The diminishing influence of its soft power coupled with the difficulty in defending its traditional dominance and hegemony in Southeast Asia has spurred the United States-led West's increasing attempt to project its military power in the region, according to a Malaysian scholar.
Peter Chang Thiam Chai, a research associate at the Malaysia-China Friendship Association in Kuala Lumpur, recently penned an opinion piece in South China Morning Post, in which he said that while the United States seems focused on military alliances, China is holding out a vision of economic collaboration and trust between civilizations.
In it, Chang said as its soft power is increasingly challenged, the U.S. appears to be relying more on its hard power to uphold its vision of a rules-based international order. In contrast, China is establishing the socioeconomic and civilizational foundations of an equitable world order through its vision of a community with a shared future.
Speaking with China Global Television Network (CGTN) in a recent interview aired on Saturday, the scholar elaborated further why today's Southeast Asian countries have lost faith in the "American dream" and the American-style democracy that had long enabled the U.S.-led West to remain the dominant power in the region.

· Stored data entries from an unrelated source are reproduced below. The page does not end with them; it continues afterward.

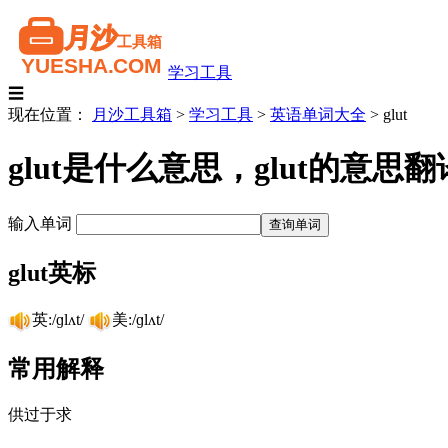
学习工具
☰
现在位置：
月沙工具箱
>
学习工具
>
英语单词大全
>
glut
glut是什么意思，glut的意
输入单词
glut英标
英:/ɡlʌt/
美:/ɡlʌt/
常用解释
供过于求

"They were once the dominant economic power and then suddenly a rival came out and they found out that they no longer can compete project by project with the Chinese. Because they no longer compete, they withdrew. A lot of us in Southeast Asia were captivated by the American dream, the American story at the end of the Cold War. We thought that this would be the way forward for the rest of the world, but we have struggled to keep up to our own values and ideals. America, in particular, has also struggled to keep up to their own proclaimed values and ideals. America itself is going through a moment of crisis in their own democracy, so that soft power has really diminished. It not only affected America's own pursue of their own vision, but also affected those of us who had faith in that vision, [so] that we were now considering having second thoughts. Perhaps there's another way in which you could understand what human flourishing is, what governance is," he said.
The scholar underscored China's cooperation with other countries, including those in Southeast Asia, within the framework of the Belt and Road Initiative as an effective way to revive economies and achieve prosperity, saying that since the West has found it difficult to keep up with the competition, it has resorted to projecting military power instead to maintain its dominance in the region.
"In Southeast Asia, we have experienced firsthand how China's Belt and Road Initiative, for example, has really rejuvenated the economic momentum in this part of the world. It marks a relative decline of the West's, the U.S. in particular, economic influence and dominance globally and also in Southeast Asia. So, with this decline, America is increasingly finding itself difficult to defend its traditional dominance and hegemony. And you see that being replaced, instead of applying counter economic programs to compete with China, they are falling back onto their hard power, their military power, to maintain or retain some dominance in the region," Chang said.